* **What is needed**:
What lines in the records below include the word "make"? Return each one.
(Supplied records Opens)
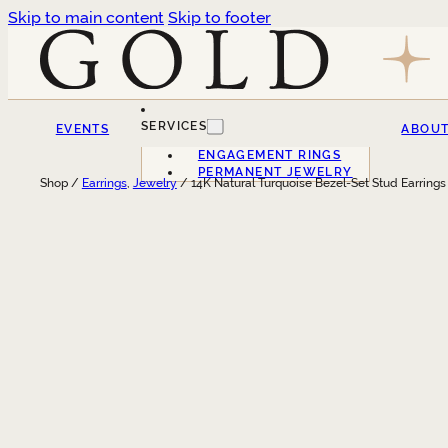
Skip to main content
Skip to footer
SERVICES
EVENTS
ABOU
ENGAGEMENT RINGS
PERMANENT JEWELRY
Shop /
Earrings
,
Jewelry
/ 14K Natural Turquoise Bezel-Set Stud Earrings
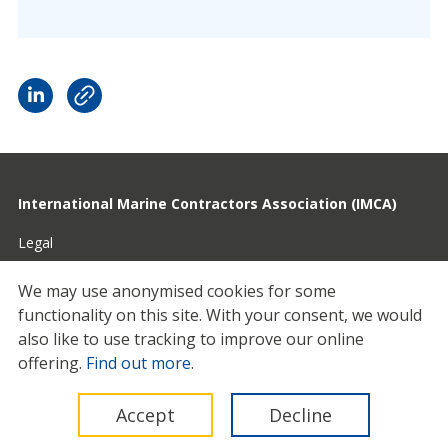
International Marine Contractors Association (IMCA)
Legal
Privacy
We may use anonymised cookies for some
functionality on this site.
With your consent, we would
Cookies
also like to use tracking to improve our online
Contact
offering.
Find out more
.
© 2026 IMCA
Accept
Decline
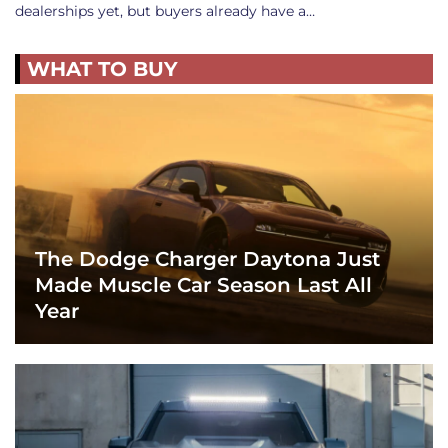
dealerships yet, but buyers already have a…
WHAT TO BUY
The Dodge Charger Daytona Just
Made Muscle Car Season Last All
Year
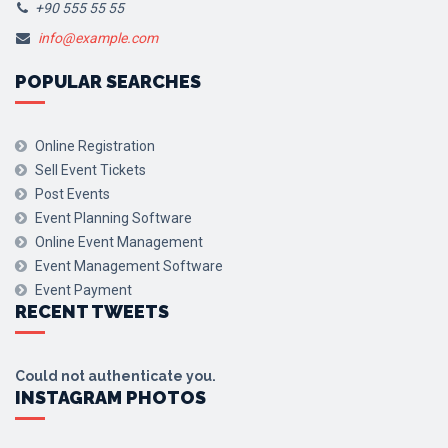
+90 555 55 55
info@example.com
POPULAR SEARCHES
Online Registration
Sell Event Tickets
Post Events
Event Planning Software
Online Event Management
Event Management Software
Event Payment
RECENT TWEETS
Could not authenticate you.
INSTAGRAM PHOTOS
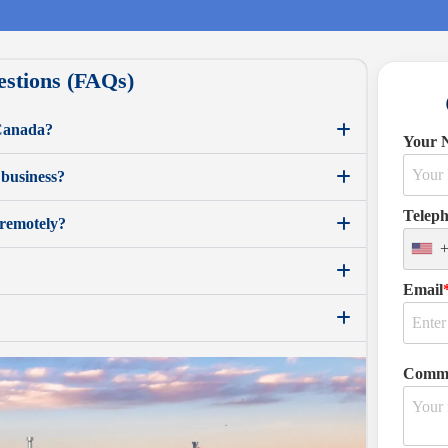
estions (FAQs)
 Canada?
Your 
 business?
Telep
 remotely?
Email
?
Comm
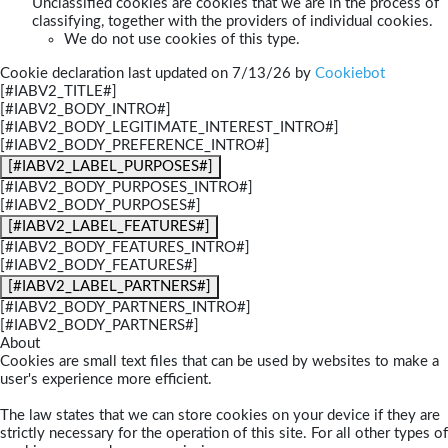
Unclassified cookies are cookies that we are in the process of
classifying, together with the providers of individual cookies.
We do not use cookies of this type.
Cookie declaration last updated on 7/13/26 by
Cookiebot
[#IABV2_TITLE#]
[#IABV2_BODY_INTRO#]
[#IABV2_BODY_LEGITIMATE_INTEREST_INTRO#]
[#IABV2_BODY_PREFERENCE_INTRO#]
[#IABV2_LABEL_PURPOSES#]
[#IABV2_BODY_PURPOSES_INTRO#]
[#IABV2_BODY_PURPOSES#]
[#IABV2_LABEL_FEATURES#]
[#IABV2_BODY_FEATURES_INTRO#]
[#IABV2_BODY_FEATURES#]
[#IABV2_LABEL_PARTNERS#]
[#IABV2_BODY_PARTNERS_INTRO#]
[#IABV2_BODY_PARTNERS#]
About
Cookies are small text files that can be used by websites to make a
user's experience more efficient.
The law states that we can store cookies on your device if they are
strictly necessary for the operation of this site. For all other types of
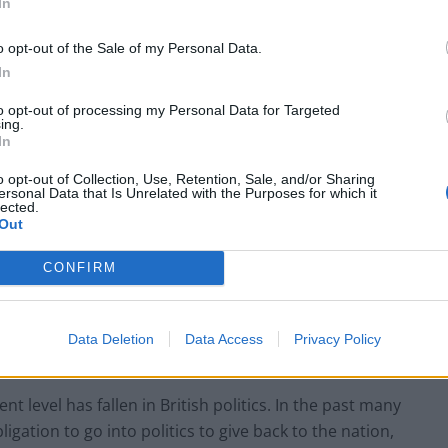
In
o opt-out of the Sale of my Personal Data.
In
to opt-out of processing my Personal Data for Targeted
ing.
In
o opt-out of Collection, Use, Retention, Sale, and/or Sharing
ersonal Data that Is Unrelated with the Purposes for which it
lected.
Out
CONFIRM
Data Deletion
Data Access
Privacy Policy
t level has fallen in British politics. In the past many
igation to go into politics to give back to the nation,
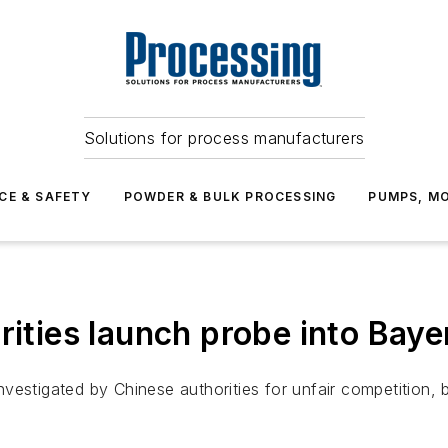
Solutions for process manufacturers
CE & SAFETY
POWDER & BULK PROCESSING
PUMPS, MO
rities launch probe into Baye
vestigated by Chinese authorities for unfair competition,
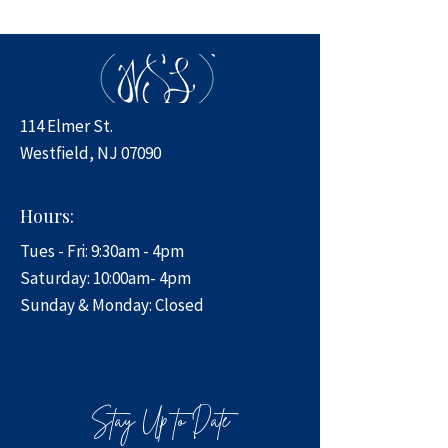
114 Elmer St.
Westfield, NJ 07090
Hours:
Tues - Fri: 9:30am - 4pm
​​Saturday: 10:00am- 4pm
​Sunday & Monday: Closed
Stay Up to Date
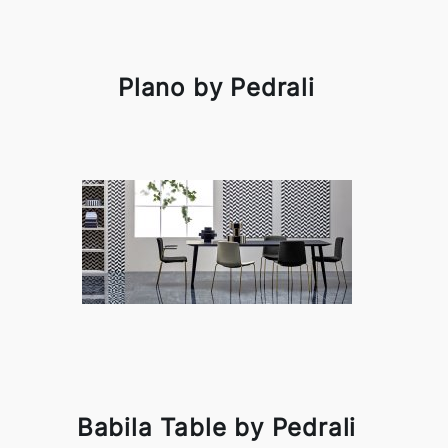
Plano by Pedrali
Babila Table by Pedrali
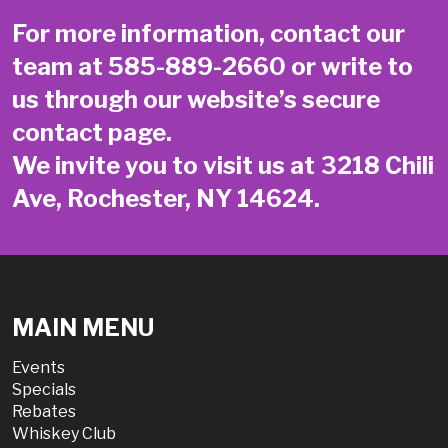
For more information, contact our
team at
585-889-2660
or write to
us through our website’s secure
contact page
.
We invite you to visit us at 3218 Chili
Ave, Rochester, NY 14624.
MAIN MENU
Events
Specials
Rebates
Whiskey Club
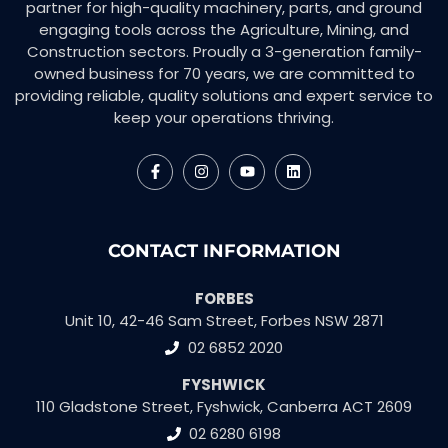
partner for high-quality machinery, parts, and ground
engaging tools across the Agriculture, Mining, and
Construction sectors. Proudly a 3-generation family-
owned business for 70 years, we are committed to
providing reliable, quality solutions and expert service to
keep your operations thriving.
CONTACT INFORMATION
FORBES
Unit 10, 42-46 Sam Street, Forbes NSW 2871
02 6852 2020
FYSHWICK
110 Gladstone Street, Fyshwick, Canberra ACT 2609
02 6280 6198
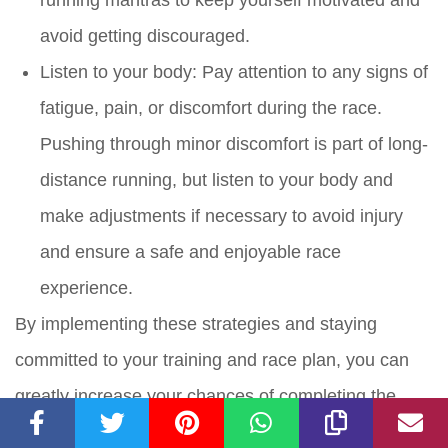
avoid getting discouraged.
Listen to your body: Pay attention to any signs of
fatigue, pain, or discomfort during the race.
Pushing through minor discomfort is part of long-
distance running, but listen to your body and
make adjustments if necessary to avoid injury
and ensure a safe and enjoyable race
experience.
By implementing these strategies and staying
committed to your training and race plan, you can
greatly increase your chances of completing the
Princess Half Marathon without being swept.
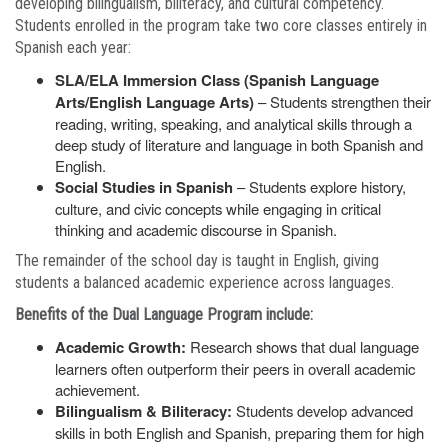
developing bilingualism, biliteracy, and cultural competency.
Students enrolled in the program take two core classes entirely in
Spanish each year:
SLA/ELA Immersion Class (Spanish Language
Arts/English Language Arts)
– Students strengthen their
reading, writing, speaking, and analytical skills through a
deep study of literature and language in both Spanish and
English.
Social Studies in Spanish
– Students explore history,
culture, and civic concepts while engaging in critical
thinking and academic discourse in Spanish.
The remainder of the school day is taught in English, giving
students a balanced academic experience across languages.
Benefits of the Dual Language Program include:
Academic Growth:
Research shows that dual language
learners often outperform their peers in overall academic
achievement.
Bilingualism & Biliteracy:
Students develop advanced
skills in both English and Spanish, preparing them for high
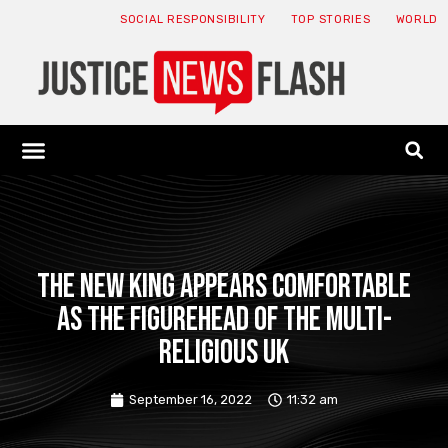
SOCIAL RESPONSIBILITY
TOP STORIES
WORLD
ABOUT: JNF
ECONOMY NEWS
USA NEWS
CANADA NEWS
CRYPTO NEWS
HEALTH NEWS
LEGAL NEWS
The new king appears comfortable
as the figurehead of the multi-
religious UK
September 16, 2022
11:32 am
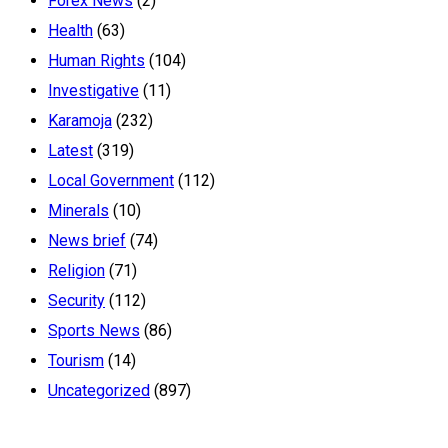
Forex News
(2)
Health
(63)
Human Rights
(104)
Investigative
(11)
Karamoja
(232)
Latest
(319)
Local Government
(112)
Minerals
(10)
News brief
(74)
Religion
(71)
Security
(112)
Sports News
(86)
Tourism
(14)
Uncategorized
(897)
(Supplied records Closes)
* **Task response**:
Cookies are small text files that can be used by websites to make a
make adjustments if necessary to avoid injury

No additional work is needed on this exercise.